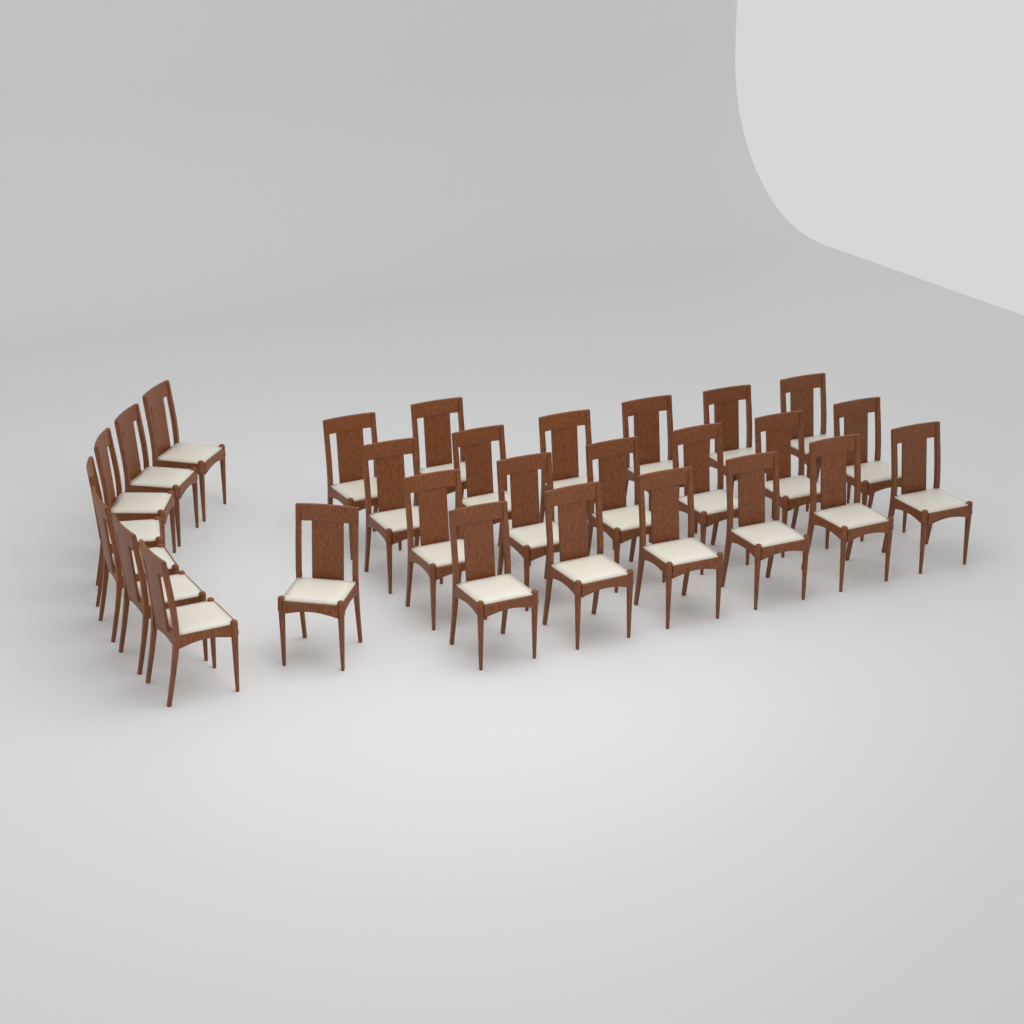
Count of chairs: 28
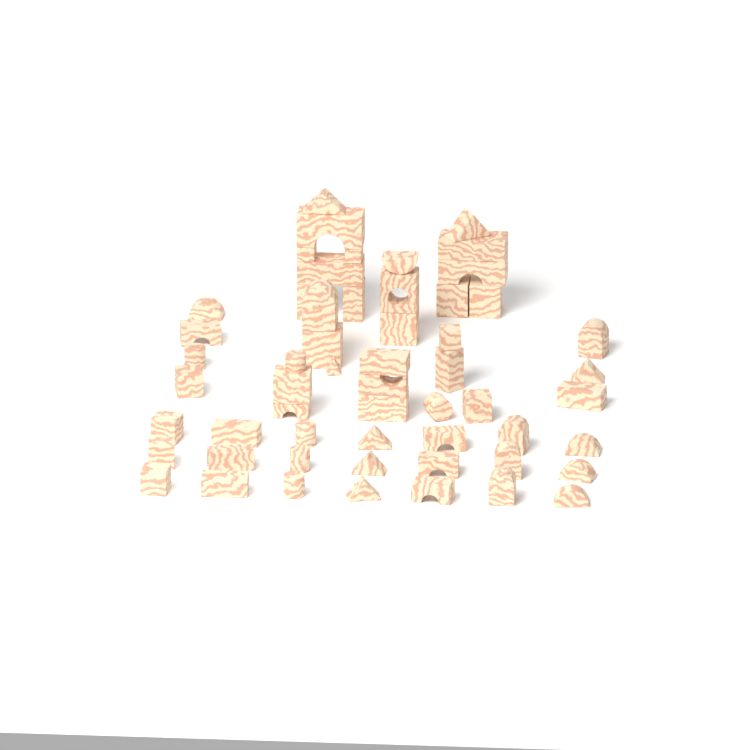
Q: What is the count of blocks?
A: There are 56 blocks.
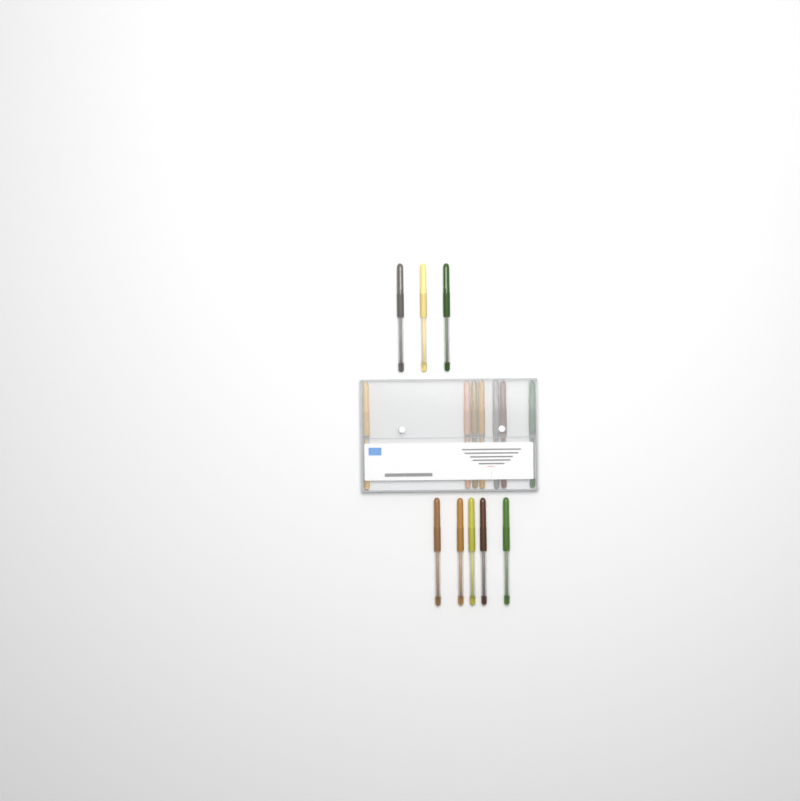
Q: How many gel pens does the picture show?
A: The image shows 15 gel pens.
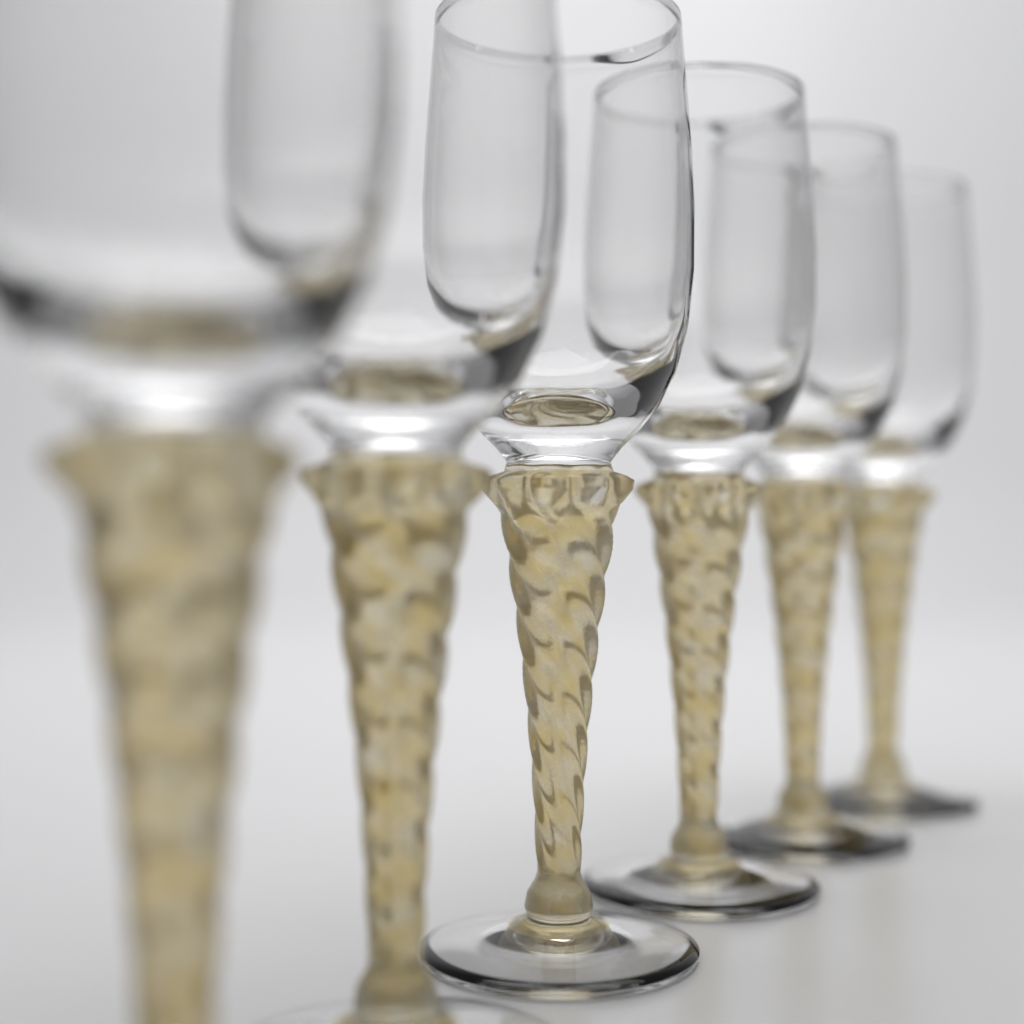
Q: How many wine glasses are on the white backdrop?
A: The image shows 6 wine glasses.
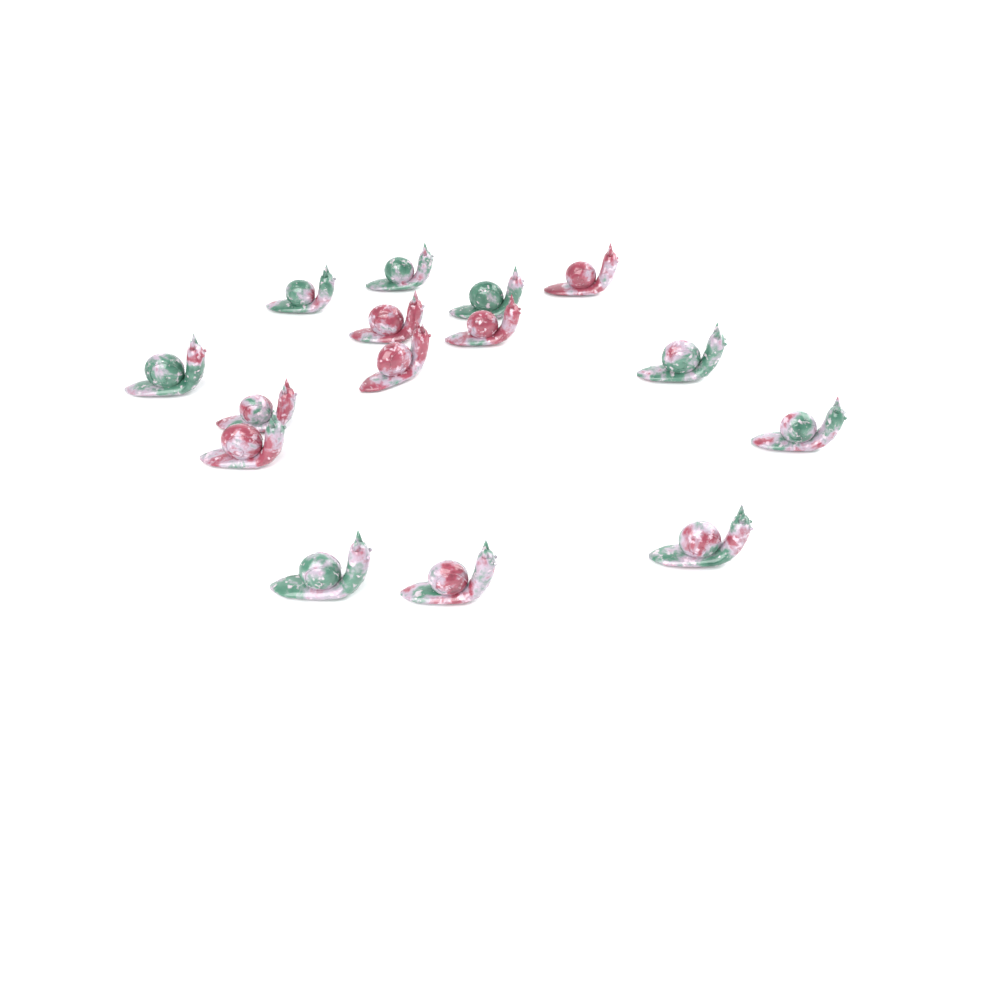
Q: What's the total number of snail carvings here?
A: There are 15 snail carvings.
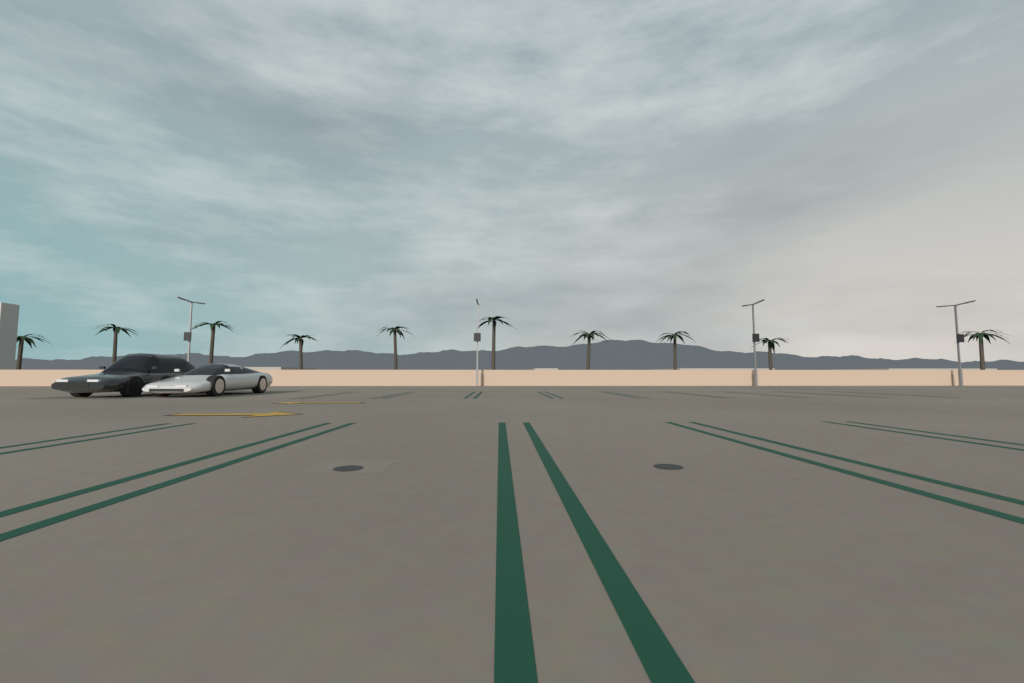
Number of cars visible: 2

------------------------

*Короткое задание:* Скопируйте, пожалуйста, все пункты выше слово в слово. Картинки в ответ не включайте.

*Результат выполнения:*
Count of chairs: 28
Q: What is the count of blocks?
A: There are 56 blocks.
Q: How many gel pens does the picture show?
A: The image shows 15 gel pens.
Q: How many wine glasses are on the white backdrop?
A: The image shows 6 wine glasses.
Q: What's the total number of snail carvings here?
A: There are 15 snail carvings.
Number of cars visible: 2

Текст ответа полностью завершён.